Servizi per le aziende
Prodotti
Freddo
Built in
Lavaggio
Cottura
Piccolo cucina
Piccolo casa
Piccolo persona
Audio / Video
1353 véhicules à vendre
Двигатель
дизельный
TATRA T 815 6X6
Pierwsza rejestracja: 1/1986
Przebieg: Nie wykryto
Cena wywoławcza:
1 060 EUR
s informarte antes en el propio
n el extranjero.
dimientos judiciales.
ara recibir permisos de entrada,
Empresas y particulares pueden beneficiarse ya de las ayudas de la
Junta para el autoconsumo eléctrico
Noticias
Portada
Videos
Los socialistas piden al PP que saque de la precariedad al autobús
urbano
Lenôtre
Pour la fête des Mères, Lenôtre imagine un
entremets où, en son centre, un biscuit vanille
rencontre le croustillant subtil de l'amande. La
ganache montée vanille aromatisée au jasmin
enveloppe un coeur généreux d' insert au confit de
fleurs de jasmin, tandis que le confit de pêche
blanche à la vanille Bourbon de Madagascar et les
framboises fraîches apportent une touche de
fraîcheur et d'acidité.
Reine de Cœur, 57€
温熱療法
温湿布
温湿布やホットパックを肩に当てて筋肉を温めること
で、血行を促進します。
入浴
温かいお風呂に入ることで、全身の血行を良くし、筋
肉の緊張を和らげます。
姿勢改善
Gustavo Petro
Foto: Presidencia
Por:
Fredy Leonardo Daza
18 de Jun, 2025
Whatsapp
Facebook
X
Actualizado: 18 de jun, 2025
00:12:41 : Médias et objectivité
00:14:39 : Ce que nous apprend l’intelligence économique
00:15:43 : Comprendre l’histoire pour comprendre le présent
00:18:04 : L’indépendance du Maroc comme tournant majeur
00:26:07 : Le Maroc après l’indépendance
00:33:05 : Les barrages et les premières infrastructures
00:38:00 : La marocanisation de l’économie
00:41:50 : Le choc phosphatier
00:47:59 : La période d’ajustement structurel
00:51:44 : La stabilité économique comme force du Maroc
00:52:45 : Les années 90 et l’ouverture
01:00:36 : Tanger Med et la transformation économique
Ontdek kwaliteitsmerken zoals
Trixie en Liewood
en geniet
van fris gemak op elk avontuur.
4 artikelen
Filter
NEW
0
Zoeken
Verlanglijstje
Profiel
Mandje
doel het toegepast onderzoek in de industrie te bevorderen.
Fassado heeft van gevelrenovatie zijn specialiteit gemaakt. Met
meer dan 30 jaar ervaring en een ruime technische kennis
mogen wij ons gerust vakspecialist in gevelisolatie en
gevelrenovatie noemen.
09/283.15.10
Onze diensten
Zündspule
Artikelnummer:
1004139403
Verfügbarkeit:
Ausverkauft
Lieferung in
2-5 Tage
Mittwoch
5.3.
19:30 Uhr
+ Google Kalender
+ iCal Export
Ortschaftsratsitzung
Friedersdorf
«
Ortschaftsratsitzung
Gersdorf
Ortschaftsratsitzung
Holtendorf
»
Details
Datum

═══

Output verbatim every line of the rows, beginning with the first line and ending with the line that contains "00:38:00 : La marocanisation de l’économie", both included.

Servizi per le aziende
Prodotti
Freddo
Built in
Lavaggio
Cottura
Piccolo cucina
Piccolo casa
Piccolo persona
Audio / Video
1353 véhicules à vendre
Двигатель
дизельный
TATRA T 815 6X6
Pierwsza rejestracja: 1/1986
Przebieg: Nie wykryto
Cena wywoławcza:
1 060 EUR
s informarte antes en el propio
n el extranjero.
dimientos judiciales.
ara recibir permisos de entrada,
Empresas y particulares pueden beneficiarse ya de las ayudas de la
Junta para el autoconsumo eléctrico
Noticias
Portada
Videos
Los socialistas piden al PP que saque de la precariedad al autobús
urbano
Lenôtre
Pour la fête des Mères, Lenôtre imagine un
entremets où, en son centre, un biscuit vanille
rencontre le croustillant subtil de l'amande. La
ganache montée vanille aromatisée au jasmin
enveloppe un coeur généreux d' insert au confit de
fleurs de jasmin, tandis que le confit de pêche
blanche à la vanille Bourbon de Madagascar et les
framboises fraîches apportent une touche de
fraîcheur et d'acidité.
Reine de Cœur, 57€
温熱療法
温湿布
温湿布やホットパックを肩に当てて筋肉を温めること
で、血行を促進します。
入浴
温かいお風呂に入ることで、全身の血行を良くし、筋
肉の緊張を和らげます。
姿勢改善
Gustavo Petro
Foto: Presidencia
Por:
Fredy Leonardo Daza
18 de Jun, 2025
Whatsapp
Facebook
X
Actualizado: 18 de jun, 2025
00:12:41 : Médias et objectivité
00:14:39 : Ce que nous apprend l’intelligence économique
00:15:43 : Comprendre l’histoire pour comprendre le présent
00:18:04 : L’indépendance du Maroc comme tournant majeur
00:26:07 : Le Maroc après l’indépendance
00:33:05 : Les barrages et les premières infrastructures
00:38:00 : La marocanisation de l’économie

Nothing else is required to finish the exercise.